The description of your show on my cable guide says you "travel the globe and cook with world famous chefs, attend wild parties and fish with some of the best anglers." That sounds like a pretty good job!
I definitely cannot complain. I totally love my job and consider myself to be a very lucky girl. … It's always something fishing-related no matter what. Sometime it's cooking, sometimes it's just eating, which is excellent, too. But sometimes the (challenges) are something very specific to that area. For example, in Miami, which we shot right after the St. Petersburg-Clearwater episode, I did trapezing — kind of like a circus school right on the beach. I went to DJ school to learn how to scratch records because Miami is known for its music and DJ scene. Basically, WFN can challenge me to all sorts of things. I'm pretty much traveling the world doing all sorts of fishing and non-fishing related things. But a lot of times it's got something to do with cooking, because I really like food.
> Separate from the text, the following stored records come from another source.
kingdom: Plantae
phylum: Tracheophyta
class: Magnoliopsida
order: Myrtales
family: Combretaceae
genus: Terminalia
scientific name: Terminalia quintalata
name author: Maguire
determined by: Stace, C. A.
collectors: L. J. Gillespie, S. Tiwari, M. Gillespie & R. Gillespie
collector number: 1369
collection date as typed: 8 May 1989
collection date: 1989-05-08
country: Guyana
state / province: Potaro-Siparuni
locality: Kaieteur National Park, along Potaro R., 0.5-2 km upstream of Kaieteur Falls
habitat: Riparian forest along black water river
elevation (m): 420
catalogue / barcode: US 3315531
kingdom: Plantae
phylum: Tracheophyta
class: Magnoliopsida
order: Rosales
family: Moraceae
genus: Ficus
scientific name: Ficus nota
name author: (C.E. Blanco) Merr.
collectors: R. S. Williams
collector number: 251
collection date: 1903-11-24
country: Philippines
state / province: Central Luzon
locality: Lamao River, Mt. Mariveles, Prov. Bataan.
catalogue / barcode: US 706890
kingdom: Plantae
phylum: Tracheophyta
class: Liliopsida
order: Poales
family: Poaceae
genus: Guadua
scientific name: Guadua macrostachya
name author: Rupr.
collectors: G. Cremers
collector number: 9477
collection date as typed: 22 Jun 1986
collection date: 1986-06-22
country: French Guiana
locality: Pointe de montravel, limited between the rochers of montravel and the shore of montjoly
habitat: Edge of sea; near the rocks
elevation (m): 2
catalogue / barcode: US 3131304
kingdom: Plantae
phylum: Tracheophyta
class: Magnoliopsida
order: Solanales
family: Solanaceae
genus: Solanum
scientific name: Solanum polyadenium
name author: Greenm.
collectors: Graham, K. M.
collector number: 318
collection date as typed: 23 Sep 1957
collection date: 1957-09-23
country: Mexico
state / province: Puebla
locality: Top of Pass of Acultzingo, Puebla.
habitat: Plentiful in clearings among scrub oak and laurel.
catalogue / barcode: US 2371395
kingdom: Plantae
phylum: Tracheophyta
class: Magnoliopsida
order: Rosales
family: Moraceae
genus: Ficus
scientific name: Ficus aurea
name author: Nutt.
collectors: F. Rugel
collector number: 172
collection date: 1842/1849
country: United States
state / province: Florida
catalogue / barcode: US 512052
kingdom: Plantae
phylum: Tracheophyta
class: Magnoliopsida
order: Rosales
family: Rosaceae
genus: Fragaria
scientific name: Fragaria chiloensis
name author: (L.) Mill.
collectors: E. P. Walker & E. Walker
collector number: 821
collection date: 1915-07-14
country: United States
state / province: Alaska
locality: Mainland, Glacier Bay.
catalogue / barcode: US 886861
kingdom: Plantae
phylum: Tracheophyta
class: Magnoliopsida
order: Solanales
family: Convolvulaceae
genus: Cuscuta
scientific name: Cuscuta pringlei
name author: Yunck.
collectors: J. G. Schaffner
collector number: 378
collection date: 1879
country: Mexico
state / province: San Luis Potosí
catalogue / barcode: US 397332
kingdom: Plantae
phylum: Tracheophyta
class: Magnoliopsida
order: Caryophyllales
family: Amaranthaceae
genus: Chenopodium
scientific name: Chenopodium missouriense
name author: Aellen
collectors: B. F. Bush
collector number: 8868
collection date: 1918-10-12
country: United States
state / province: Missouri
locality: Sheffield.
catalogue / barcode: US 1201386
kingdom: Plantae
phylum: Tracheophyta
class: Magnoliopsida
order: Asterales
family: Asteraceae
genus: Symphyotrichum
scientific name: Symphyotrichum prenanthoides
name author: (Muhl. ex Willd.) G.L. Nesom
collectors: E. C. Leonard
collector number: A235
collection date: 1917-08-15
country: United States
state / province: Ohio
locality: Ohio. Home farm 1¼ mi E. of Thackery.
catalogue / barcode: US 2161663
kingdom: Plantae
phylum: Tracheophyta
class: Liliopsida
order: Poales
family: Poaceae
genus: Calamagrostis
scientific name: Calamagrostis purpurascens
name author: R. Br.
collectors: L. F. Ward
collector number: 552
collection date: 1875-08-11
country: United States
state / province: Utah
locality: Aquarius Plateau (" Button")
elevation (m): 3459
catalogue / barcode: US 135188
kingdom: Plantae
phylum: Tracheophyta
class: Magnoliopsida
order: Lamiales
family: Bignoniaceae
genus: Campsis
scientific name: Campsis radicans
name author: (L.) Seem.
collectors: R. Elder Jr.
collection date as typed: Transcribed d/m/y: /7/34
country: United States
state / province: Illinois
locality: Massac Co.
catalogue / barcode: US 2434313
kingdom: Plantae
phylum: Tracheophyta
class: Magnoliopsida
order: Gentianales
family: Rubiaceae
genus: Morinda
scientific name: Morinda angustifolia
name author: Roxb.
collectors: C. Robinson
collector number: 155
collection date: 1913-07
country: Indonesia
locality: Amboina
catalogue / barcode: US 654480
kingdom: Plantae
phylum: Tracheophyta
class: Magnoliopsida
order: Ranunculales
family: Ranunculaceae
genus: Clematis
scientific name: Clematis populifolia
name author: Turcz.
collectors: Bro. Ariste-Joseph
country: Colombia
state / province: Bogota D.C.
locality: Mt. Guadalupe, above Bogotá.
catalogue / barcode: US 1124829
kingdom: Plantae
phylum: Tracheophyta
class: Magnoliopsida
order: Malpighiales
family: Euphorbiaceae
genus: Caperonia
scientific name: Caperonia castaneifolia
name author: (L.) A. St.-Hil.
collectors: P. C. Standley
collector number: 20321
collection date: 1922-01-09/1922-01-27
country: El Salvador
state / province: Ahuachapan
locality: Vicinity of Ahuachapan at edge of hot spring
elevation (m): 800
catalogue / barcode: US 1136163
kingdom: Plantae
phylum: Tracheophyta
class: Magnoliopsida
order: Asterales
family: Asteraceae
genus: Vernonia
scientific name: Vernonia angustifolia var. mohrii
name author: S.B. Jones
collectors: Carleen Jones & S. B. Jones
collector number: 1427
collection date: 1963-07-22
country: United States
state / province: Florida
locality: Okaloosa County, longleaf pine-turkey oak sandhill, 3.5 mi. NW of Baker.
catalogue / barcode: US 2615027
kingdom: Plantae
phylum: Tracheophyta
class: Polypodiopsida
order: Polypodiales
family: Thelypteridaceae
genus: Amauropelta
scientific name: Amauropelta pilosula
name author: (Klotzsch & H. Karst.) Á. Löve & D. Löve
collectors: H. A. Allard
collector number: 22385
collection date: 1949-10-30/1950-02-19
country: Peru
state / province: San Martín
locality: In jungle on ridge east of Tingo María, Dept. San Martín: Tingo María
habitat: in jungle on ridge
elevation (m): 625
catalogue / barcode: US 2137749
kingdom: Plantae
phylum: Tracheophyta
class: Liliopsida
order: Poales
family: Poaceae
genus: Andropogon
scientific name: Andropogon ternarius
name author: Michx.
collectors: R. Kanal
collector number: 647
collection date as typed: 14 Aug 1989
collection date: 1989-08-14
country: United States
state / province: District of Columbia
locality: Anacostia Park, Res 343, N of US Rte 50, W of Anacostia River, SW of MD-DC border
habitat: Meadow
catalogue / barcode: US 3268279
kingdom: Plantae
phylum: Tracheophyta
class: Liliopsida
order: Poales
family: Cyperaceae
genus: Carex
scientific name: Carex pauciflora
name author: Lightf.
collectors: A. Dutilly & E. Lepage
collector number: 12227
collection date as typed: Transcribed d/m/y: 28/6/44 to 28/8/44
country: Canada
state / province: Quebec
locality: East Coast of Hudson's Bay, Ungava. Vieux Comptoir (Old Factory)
Do you watch a lot of food TV?
I do. Especially when I'm on the road, if I'm by myself in my hotel room. I'm shooting for WFN and I'm usually watching the Food Network.
What's the biggest fish you've caught?
People always ask that. And I'm pretty sure in terms of size it would be a shark. I was in Miami about four years ago and I caught a hammerhead. … That was a very big fish, but it wasn't a Jaws or anything.